Text shown »
>> Begin
The 2022/23 end of tax year guide 7 allowances to make use of before 5 April 2023

The 2022/23 tax year ends on Wednesday 5 April.

After this date, many allowances will reset, so it could be your last chance to use some of them. Making the most of allowances can reduce your tax liability and help your money to go further.

Reviewing your finances now could mean you discover an allowance you could make use of before the deadline.

Here are seven allowances to consider using before the 2022/23 tax year ends.

1. Marriage Allowance

2022/23 allowance: up to £1,260

Using your Marriage Allowance could reduce your Income Tax bill by £252.

The Marriage Allowance allows a spouse or civil partner to give some of their unused Personal Allowance to their partner.

The Personal Allowance is the amount of income you can receive before Income Tax is due. For the 2022/23 tax year, it is £12,570.

If you or your partner has an income below this threshold, the person on the lower income may be able to pass on up to £1,260 of their Personal Allowance. This effectively increases the Personal Allowance of their partner to £13,830. This can then reduce their tax bill for the 2022/23 tax year by £252.

To be eligible you must be married or in a civil partnership. The partner with the higher income must also pay Income Tax at the basic rate in England, Wales, or Northern Ireland. This usually means their income is between £12,571 and £50,270.

In Scotland, the higher income earner must pay the Scottish starter, basic, or intermediate rate of Income Tax. This usually means their income is between £12,570 and £43,662.

You can backdate the Marriage Allowance for up to four years. So, you have until 5 April 2023 to use your entitlement from the 2018/19 tax year.

2. ISA allowance

2022/23 allowance: £20,000

An ISA provides a tax-efficient way to save and invest.

The interest or returns you earn on money held in an ISA are free of both Income and Capital Gains Tax (CGT). For the current tax year, you can add up to £20,000 to an ISA.

You can spread your annual allowance across several different ISA types.

For adults, there are five different types of ISA that you can contribute to:

1. Cash ISA

A Cash ISA operates similarly to a savings account, but the interest you earn is paid free of Income Tax and CGT. Some Cash ISAs are subject to restrictions, such as how much you can withdraw.

2. Stocks and Shares ISA

Using a Stocks and Shares ISA allows you to invest in the stock markets and other assets. Returns are free of Income Tax and CGT. As with all investments, you should have a long-term outlook and understand your risk profile when using a Stocks and Shares ISA.

3. Lifetime ISA (LISA)

If you’re aged between 18 and 39, you can open a LISA. A LISA can be a Cash or Stocks and Shares ISA. You will receive a 25% government bonus on your contributions. However, you will be penalised if you make a withdrawal before you turn 60 for any purpose other than buying your first home. The maximum amount you can place into a LISA each tax year is £4,000.

ISAs are an important part of saving and investing for many people. According to official statistics, around 12 million adults subscribed to an ISA in 2020/21. During that year, around £72 billion was added to ISAs. In total, £687 billion, was held in adult ISAs.

Saving for children through a Junior ISA (JISA)

A JISA is a tax-efficient way to save or invest for a child.

The annual subscription limit for 2022/23 is £9,000. The child can begin managing their ISA from 16, but they cannot withdraw money until they are 18.
>> End
Dataset excerpts »
>> Begin
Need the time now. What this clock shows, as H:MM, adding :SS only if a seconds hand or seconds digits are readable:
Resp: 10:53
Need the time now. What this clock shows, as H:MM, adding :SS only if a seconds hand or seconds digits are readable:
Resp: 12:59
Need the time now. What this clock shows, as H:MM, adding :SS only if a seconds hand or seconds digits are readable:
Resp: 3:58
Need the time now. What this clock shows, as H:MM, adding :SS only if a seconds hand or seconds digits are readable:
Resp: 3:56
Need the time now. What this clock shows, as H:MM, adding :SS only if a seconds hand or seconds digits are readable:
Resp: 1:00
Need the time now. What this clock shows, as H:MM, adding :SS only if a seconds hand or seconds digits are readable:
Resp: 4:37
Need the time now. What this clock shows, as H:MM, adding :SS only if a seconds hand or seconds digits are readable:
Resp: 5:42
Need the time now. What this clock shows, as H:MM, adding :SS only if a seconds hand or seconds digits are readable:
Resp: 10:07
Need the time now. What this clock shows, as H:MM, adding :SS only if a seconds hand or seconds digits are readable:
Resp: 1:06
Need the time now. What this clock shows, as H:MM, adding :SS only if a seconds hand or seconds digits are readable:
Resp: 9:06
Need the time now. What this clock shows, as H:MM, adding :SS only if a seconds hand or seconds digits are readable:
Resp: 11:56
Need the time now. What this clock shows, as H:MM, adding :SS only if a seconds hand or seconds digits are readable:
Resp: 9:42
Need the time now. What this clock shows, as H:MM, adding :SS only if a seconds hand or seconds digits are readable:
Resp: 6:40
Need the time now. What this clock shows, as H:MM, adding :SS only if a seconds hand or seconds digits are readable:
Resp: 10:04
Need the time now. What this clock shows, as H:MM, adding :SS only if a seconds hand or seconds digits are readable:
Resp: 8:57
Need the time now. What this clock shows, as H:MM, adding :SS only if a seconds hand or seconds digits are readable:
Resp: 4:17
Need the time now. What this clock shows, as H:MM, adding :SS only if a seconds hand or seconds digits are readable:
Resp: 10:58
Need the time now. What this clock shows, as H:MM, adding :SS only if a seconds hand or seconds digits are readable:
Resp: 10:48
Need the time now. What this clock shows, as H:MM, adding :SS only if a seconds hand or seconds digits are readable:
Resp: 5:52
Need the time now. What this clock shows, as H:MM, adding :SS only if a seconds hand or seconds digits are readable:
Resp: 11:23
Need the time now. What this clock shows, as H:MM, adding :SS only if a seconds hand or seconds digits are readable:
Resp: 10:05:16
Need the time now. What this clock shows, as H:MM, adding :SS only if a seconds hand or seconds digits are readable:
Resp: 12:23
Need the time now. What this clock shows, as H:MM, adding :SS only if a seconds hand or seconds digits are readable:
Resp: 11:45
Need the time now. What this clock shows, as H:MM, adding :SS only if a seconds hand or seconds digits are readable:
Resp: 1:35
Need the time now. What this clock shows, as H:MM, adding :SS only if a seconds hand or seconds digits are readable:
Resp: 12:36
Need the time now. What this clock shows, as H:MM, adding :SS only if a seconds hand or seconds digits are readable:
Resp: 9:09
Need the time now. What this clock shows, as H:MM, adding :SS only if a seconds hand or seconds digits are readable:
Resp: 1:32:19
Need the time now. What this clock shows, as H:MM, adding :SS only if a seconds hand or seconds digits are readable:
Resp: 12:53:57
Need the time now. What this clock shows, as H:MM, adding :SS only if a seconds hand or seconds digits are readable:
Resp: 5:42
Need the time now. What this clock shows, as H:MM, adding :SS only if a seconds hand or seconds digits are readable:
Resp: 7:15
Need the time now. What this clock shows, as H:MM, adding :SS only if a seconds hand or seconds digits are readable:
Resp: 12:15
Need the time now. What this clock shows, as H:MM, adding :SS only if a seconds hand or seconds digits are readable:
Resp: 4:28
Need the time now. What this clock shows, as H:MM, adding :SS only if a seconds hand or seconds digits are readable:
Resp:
>> End
Requirements » Summarize the end-of-tax-year guide in two sentences. The records were taken from a different source than the text.

Result for this exercise » The 2022/23 tax year ends on Wednesday 5 April, after which many allowances reset, and the guide lists allowances worth using before that date. The Marriage Allowance lets a spouse or civil partner pass up to £1,260 of unused Personal Allowance to a partner, which can reduce that partner's tax bill by £252, while the £20,000 ISA allowance allows saving and investing free of Income Tax and Capital Gains Tax across several ISA types.